The reality is that we all have rotten, decaying pieces of our past still hiding somewhere in our lives.  Unfortunately, even within the church community, we tend to react in ways very similar to my above predicament:

  1. We try to emotionally compartmentalize. Rather than dig out and heal the offending part of our past, we simply move to a different area of our lives, including relationships, jobs, (churches)…unfortunately, the odor tends to linger on us, and we shouldn’t be surprised if others begin asking where the smell is coming from.                                                                                                                                        
  2. We may try to gloss over the problem with supposedly stronger fragrances, like a happy face, laughter, or even throwing ourselves into someone else’s pain in an attempt to hide—or to hide from—our own.                                                                                                                                                                                                                                            
  3. Eventually, we may give up and decide we’ll just have to live with our stinkiness by ourselves, and correspondingly remove ourselves from the very society that we need to help us heal.

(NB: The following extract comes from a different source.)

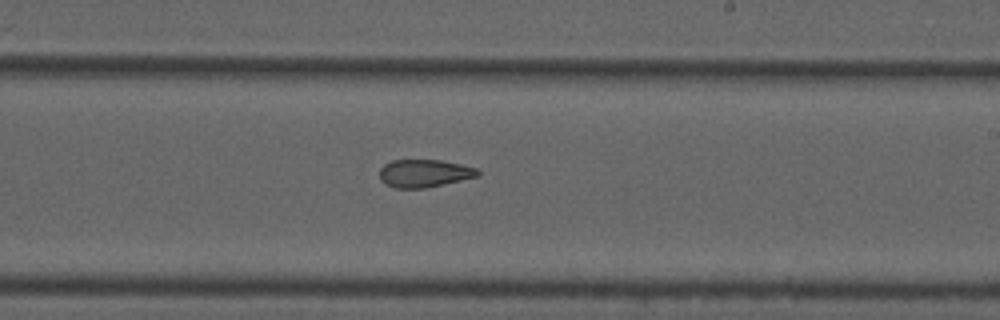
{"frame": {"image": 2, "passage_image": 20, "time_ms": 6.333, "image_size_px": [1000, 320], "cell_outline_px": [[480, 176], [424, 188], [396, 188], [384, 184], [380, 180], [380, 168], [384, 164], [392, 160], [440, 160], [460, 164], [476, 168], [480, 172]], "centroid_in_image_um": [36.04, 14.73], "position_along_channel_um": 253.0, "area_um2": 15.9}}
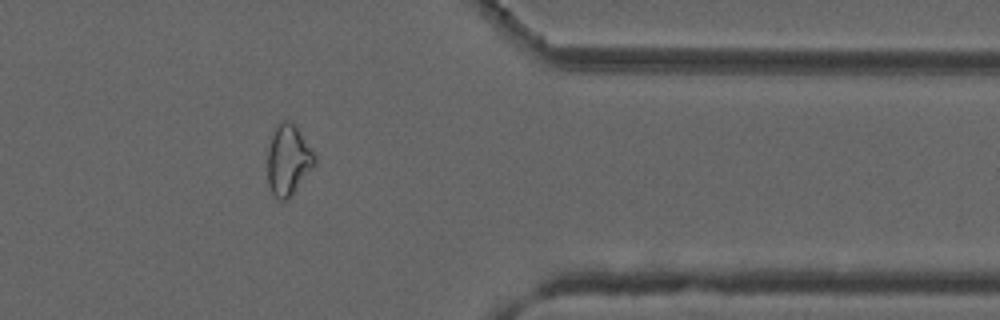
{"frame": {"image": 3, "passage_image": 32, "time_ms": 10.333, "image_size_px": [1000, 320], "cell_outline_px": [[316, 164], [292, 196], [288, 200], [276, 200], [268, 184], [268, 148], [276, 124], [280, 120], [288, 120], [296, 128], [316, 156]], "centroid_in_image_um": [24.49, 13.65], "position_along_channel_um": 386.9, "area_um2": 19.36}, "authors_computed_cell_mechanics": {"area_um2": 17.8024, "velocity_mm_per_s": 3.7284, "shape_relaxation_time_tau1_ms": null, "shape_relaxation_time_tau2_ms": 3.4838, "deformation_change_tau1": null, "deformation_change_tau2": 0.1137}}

Okay, admittedly the Church has screwed up in this area time and again, and no excuses there.  But the reality is that God made us for community, and it is within community that true restoration occurs.  There are those who really do care more about the person than the odor of past (or present) difficulties, and the restoration that comes from these relationships is more than worth several tries to connect.

Sometimes finding the defiling creatures are challenging, and may even call for a bit (or a lot) of ripping and tearing before the reconstruction can begin. 

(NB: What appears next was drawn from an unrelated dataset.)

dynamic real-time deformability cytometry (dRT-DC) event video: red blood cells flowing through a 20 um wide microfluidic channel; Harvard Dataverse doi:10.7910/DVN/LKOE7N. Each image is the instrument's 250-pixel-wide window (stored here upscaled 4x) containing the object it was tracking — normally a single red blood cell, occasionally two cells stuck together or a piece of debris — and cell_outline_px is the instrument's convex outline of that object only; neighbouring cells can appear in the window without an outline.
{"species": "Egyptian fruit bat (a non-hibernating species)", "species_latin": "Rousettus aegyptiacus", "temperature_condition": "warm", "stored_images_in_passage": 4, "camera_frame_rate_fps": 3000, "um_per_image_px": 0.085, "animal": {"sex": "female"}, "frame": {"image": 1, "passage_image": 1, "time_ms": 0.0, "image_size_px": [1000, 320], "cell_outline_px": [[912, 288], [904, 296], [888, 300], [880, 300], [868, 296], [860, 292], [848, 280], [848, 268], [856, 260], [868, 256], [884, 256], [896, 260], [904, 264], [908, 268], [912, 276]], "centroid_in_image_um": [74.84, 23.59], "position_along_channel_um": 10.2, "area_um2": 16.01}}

But your nose (and others) will thank you for it.

But thank God! He has made us his captives and continues to lead us along in Christ’s triumphal procession. Now he uses us to spread the knowledge of Christ everywhere, like a sweet perfume.”

1 Corinthians 2:14  Holy Bible. New Living Translation copyright© 1996, 2004, 2007, 2013 by Tyndale House Foundation. Used by permission of Tyndale House Publishers Inc., Carol Stream, Illinois 60188. All rights reserved.

Author: dawnlizjones

Tends toward TMI, so here's the short list: guitar and banjo (both of which have been much neglected as of late), bicycling (ibid), dogs, very black tea, and contemplating and commenting on deep philosophical thoughts about which I have had no academic or professional training. Oh, also reading, writing, but I shy away from arithmetic.

13 thoughts on “The mouse in the house”

  1. Seriously? How do you come up with these illustrations? Crazy good. It’s a gift to take a situation we have all encountered, like a dead mouse, and convert it to a Bible lesson. Nicely done.

    Liked by 1 person

  2. Excellent post. I usually find that early in salvation, we can easily recognize the dead mice and quickly dispose of them. But as we move on, God has a tendency of saying, “You’re not quite done yet. There are a few more you need to deal with, but you weren’t ready to do so several years ago. You are now, so start disposing of the smelly things.” Looking forward to more of your posts!

    Liked by 1 person

  3. This one is close to my heart. For two reasons: 1) we are dealing with a mouse, hopefully only one (but I highly doubt it), in our house. 2) it’s true- we are not meant to do life alone. We need others and others need us. My church is currently making changes to our small groups to help facilitate true community and I’m very excited about it.

    Liked by 1 person

    1. Small groups can make a church. I’m really happy for you on the account! The community that is to be the church has to find its place embedded within our society to be the light it’s designed to be. That’s a massive challenge.